__Task instructions__: Please reproduce every line below character for character, leaving nothing out and changing nothing.
═════ Given entries ═════
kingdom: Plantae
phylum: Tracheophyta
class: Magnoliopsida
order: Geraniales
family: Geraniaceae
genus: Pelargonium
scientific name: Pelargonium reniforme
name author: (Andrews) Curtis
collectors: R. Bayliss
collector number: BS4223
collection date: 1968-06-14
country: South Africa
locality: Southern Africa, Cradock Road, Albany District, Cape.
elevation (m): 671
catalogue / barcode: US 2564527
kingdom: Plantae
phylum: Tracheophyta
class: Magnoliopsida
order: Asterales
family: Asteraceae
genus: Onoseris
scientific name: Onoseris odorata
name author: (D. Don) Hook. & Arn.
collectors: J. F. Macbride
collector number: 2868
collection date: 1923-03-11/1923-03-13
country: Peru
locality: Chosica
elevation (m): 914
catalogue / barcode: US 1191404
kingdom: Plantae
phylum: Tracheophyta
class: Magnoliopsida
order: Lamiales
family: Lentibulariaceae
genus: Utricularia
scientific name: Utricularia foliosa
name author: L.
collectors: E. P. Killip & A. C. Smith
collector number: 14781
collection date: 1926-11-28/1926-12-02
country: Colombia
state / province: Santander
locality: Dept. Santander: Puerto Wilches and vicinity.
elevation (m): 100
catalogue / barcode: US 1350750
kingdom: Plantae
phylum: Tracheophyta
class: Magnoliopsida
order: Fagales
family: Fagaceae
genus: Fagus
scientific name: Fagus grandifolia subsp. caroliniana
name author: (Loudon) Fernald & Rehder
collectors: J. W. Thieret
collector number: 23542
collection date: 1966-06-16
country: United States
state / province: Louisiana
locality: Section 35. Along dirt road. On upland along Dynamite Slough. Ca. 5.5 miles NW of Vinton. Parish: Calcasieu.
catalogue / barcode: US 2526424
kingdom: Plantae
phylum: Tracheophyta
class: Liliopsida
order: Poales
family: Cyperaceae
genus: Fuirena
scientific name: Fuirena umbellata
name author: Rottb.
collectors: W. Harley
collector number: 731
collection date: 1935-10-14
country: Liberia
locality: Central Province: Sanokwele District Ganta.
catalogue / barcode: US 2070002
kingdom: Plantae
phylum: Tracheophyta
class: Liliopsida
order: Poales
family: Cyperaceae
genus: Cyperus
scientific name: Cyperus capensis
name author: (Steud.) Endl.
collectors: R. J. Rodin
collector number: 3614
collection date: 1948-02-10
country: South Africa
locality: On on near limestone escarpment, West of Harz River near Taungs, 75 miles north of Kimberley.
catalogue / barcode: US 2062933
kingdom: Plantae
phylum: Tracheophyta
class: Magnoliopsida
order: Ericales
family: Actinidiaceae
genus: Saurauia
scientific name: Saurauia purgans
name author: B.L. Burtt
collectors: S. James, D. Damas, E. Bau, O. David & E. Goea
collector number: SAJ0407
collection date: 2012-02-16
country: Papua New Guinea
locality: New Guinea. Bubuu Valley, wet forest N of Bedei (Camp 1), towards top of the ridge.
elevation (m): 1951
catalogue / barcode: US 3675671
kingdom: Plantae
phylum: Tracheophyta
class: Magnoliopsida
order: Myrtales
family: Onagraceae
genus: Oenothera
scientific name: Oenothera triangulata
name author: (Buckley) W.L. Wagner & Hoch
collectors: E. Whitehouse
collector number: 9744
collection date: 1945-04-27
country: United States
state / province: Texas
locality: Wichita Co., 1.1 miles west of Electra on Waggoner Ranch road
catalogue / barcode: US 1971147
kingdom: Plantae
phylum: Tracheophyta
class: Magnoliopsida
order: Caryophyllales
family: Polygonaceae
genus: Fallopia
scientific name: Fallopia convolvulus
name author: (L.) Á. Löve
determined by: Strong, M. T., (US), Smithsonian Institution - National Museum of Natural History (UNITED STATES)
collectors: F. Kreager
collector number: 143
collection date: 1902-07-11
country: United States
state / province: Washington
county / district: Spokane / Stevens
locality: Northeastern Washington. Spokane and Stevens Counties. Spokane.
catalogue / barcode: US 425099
═════
__Solution below__:
kingdom: Plantae
phylum: Tracheophyta
class: Magnoliopsida
order: Geraniales
family: Geraniaceae
genus: Pelargonium
scientific name: Pelargonium reniforme
name author: (Andrews) Curtis
collectors: R. Bayliss
collector number: BS4223
collection date: 1968-06-14
country: South Africa
locality: Southern Africa, Cradock Road, Albany District, Cape.
elevation (m): 671
catalogue / barcode: US 2564527
kingdom: Plantae
phylum: Tracheophyta
class: Magnoliopsida
order: Asterales
family: Asteraceae
genus: Onoseris
scientific name: Onoseris odorata
name author: (D. Don) Hook. & Arn.
collectors: J. F. Macbride
collector number: 2868
collection date: 1923-03-11/1923-03-13
country: Peru
locality: Chosica
elevation (m): 914
catalogue / barcode: US 1191404
kingdom: Plantae
phylum: Tracheophyta
class: Magnoliopsida
order: Lamiales
family: Lentibulariaceae
genus: Utricularia
scientific name: Utricularia foliosa
name author: L.
collectors: E. P. Killip & A. C. Smith
collector number: 14781
collection date: 1926-11-28/1926-12-02
country: Colombia
state / province: Santander
locality: Dept. Santander: Puerto Wilches and vicinity.
elevation (m): 100
catalogue / barcode: US 1350750
kingdom: Plantae
phylum: Tracheophyta
class: Magnoliopsida
order: Fagales
family: Fagaceae
genus: Fagus
scientific name: Fagus grandifolia subsp. caroliniana
name author: (Loudon) Fernald & Rehder
collectors: J. W. Thieret
collector number: 23542
collection date: 1966-06-16
country: United States
state / province: Louisiana
locality: Section 35. Along dirt road. On upland along Dynamite Slough. Ca. 5.5 miles NW of Vinton. Parish: Calcasieu.
catalogue / barcode: US 2526424
kingdom: Plantae
phylum: Tracheophyta
class: Liliopsida
order: Poales
family: Cyperaceae
genus: Fuirena
scientific name: Fuirena umbellata
name author: Rottb.
collectors: W. Harley
collector number: 731
collection date: 1935-10-14
country: Liberia
locality: Central Province: Sanokwele District Ganta.
catalogue / barcode: US 2070002
kingdom: Plantae
phylum: Tracheophyta
class: Liliopsida
order: Poales
family: Cyperaceae
genus: Cyperus
scientific name: Cyperus capensis
name author: (Steud.) Endl.
collectors: R. J. Rodin
collector number: 3614
collection date: 1948-02-10
country: South Africa
locality: On on near limestone escarpment, West of Harz River near Taungs, 75 miles north of Kimberley.
catalogue / barcode: US 2062933
kingdom: Plantae
phylum: Tracheophyta
class: Magnoliopsida
order: Ericales
family: Actinidiaceae
genus: Saurauia
scientific name: Saurauia purgans
name author: B.L. Burtt
collectors: S. James, D. Damas, E. Bau, O. David & E. Goea
collector number: SAJ0407
collection date: 2012-02-16
country: Papua New Guinea
locality: New Guinea. Bubuu Valley, wet forest N of Bedei (Camp 1), towards top of the ridge.
elevation (m): 1951
catalogue / barcode: US 3675671
kingdom: Plantae
phylum: Tracheophyta
class: Magnoliopsida
order: Myrtales
family: Onagraceae
genus: Oenothera
scientific name: Oenothera triangulata
name author: (Buckley) W.L. Wagner & Hoch
collectors: E. Whitehouse
collector number: 9744
collection date: 1945-04-27
country: United States
state / province: Texas
locality: Wichita Co., 1.1 miles west of Electra on Waggoner Ranch road
catalogue / barcode: US 1971147
kingdom: Plantae
phylum: Tracheophyta
class: Magnoliopsida
order: Caryophyllales
family: Polygonaceae
genus: Fallopia
scientific name: Fallopia convolvulus
name author: (L.) Á. Löve
determined by: Strong, M. T., (US), Smithsonian Institution - National Museum of Natural History (UNITED STATES)
collectors: F. Kreager
collector number: 143
collection date: 1902-07-11
country: United States
state / province: Washington
county / district: Spokane / Stevens
locality: Northeastern Washington. Spokane and Stevens Counties. Spokane.
catalogue / barcode: US 425099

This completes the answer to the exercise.